• **Source document**
########

1. Limited time only! Sign up for a free 30min personal tutor trial with Chegg Tutors
    Dismiss Notice
Dismiss Notice
Join Physics Forums Today!
The friendliest, high quality science and math community on the planet! Everyone who loves science is here!

Relationships of hyperbolic Paraboloids

  1. Oct 6, 2012 #1
    Hey everyone, I was wondering what you could tell me about the relationship between hyperbolic paraboloids. I have listed a set of 3 equations and was wondering what I can do with them? Can I solve for z, can I get the intersection of the equations? Can I get generalized solution of any kind? What does all three equations existing in the same domain mean (what would it look like to plot all of them in 3d, what information would it garner?).

    The coefficents are irrelevant, I am wondering about the type of equation, listed below is an example set.

    7*x*y +15y +11x + 4 = z
    7*x*y +26y +57x + 27 = z
    7*x*y +72y +84x + 81 = z

    Could you just throw some ideas at me, please.

    Thank you!!
  2. jcsd
  3. Oct 6, 2012 #2


    User Avatar
    Science Advisor

    You can easily eliminate two variables to get a quadratic in the third. Solve and go back. You will have two possible solutions, so you need to verify if both are valid.
  4. Oct 6, 2012 #3
    I am not sure how to handle the 7*x*y in order to get the quadratic. I tried using the solver applets in Wolfram alpha and it is having issues with it as well.

    Thank you for the quick response!

########

• **Objectives**
[a] In the forum thread on hyperbolic paraboloids, replace "equations" with "surfaces" throughout the passage starting with "1. Oct 6, 2012" and going on through "Thank you!!", and give that passage again.
[b] Write the next part of the forum thread on hyperbolic paraboloids, picking up after its last sentence.

########

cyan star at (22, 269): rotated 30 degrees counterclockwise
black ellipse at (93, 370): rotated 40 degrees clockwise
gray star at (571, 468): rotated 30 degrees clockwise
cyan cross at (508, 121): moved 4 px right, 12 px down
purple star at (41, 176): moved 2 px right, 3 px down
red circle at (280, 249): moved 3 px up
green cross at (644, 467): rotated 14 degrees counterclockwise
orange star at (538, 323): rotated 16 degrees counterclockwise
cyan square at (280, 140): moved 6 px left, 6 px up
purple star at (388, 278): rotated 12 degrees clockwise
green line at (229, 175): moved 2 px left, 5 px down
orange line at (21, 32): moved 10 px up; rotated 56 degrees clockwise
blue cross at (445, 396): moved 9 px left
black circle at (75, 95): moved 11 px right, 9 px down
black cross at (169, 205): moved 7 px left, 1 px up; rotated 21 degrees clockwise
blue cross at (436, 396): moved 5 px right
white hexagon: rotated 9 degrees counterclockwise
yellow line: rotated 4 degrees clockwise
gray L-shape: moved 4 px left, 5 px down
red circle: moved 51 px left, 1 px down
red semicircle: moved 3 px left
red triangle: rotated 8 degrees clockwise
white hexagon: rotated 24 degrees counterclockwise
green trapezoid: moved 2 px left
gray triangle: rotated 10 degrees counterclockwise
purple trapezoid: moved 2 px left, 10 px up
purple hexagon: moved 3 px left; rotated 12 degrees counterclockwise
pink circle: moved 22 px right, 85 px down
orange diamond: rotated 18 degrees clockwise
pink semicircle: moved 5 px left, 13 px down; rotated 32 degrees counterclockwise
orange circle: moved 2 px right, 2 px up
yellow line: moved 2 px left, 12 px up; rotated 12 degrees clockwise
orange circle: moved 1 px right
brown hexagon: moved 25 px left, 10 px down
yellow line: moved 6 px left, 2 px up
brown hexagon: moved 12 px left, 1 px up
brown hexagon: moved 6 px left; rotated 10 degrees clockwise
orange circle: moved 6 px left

########

• **Final answers**
[a]
1. Oct 6, 2012 #1
    Hey everyone, I was wondering what you could tell me about the relationship between hyperbolic paraboloids. I have listed a set of 3 surfaces and was wondering what I can do with them? Can I solve for z, can I get the intersection of the surfaces? Can I get generalized solution of any kind? What does all three surfaces existing in the same domain mean (what would it look like to plot all of them in 3d, what information would it garner?).

    The coefficents are irrelevant, I am wondering about the type of equation, listed below is an example set.

    7*x*y +15y +11x + 4 = z
    7*x*y +26y +57x + 27 = z
    7*x*y +72y +84x + 81 = z

    Could you just throw some ideas at me, please.

    Thank you!!

[b]
  5. Oct 7, 2012 #4


    User Avatar
    Science Advisor
    Homework Helper
    Gold Member

    Not sure how general are the cases you're interested in. In your example the only quadratic term anywhere is xy. So you can eliminate z between two eqns to obtain an expression for xy in terms of linear form on x and y. Then use that to eliminate xy from two eqns (one of the first two and the third) to get eqns of two intersecting planes, and hence of a line. Use those to eliminate y and z (say) from any one of the three eqns to get a quadratic.
  6. Oct 7, 2012 #5


    User Avatar
    Science Advisor

    Start with a(i)xy + b(i)x + c(i)y + d(i) = z, i = 1,2,3

    Eliminate z to get two equations:
    (a(1)-a(j))xy + (b(1)-b(j))x + (c(1)-c(j))y + d(1)-d(j) = 0, j =2,3

    Solve the first equation for x:

    x = {d(2) - d(1) + (c(2) - c(1))y}/{b(1) - b(2) + (a(1) - a(2))y}

    Substitute for x in the second equation and clear the denominator. The result is a quadratic in y.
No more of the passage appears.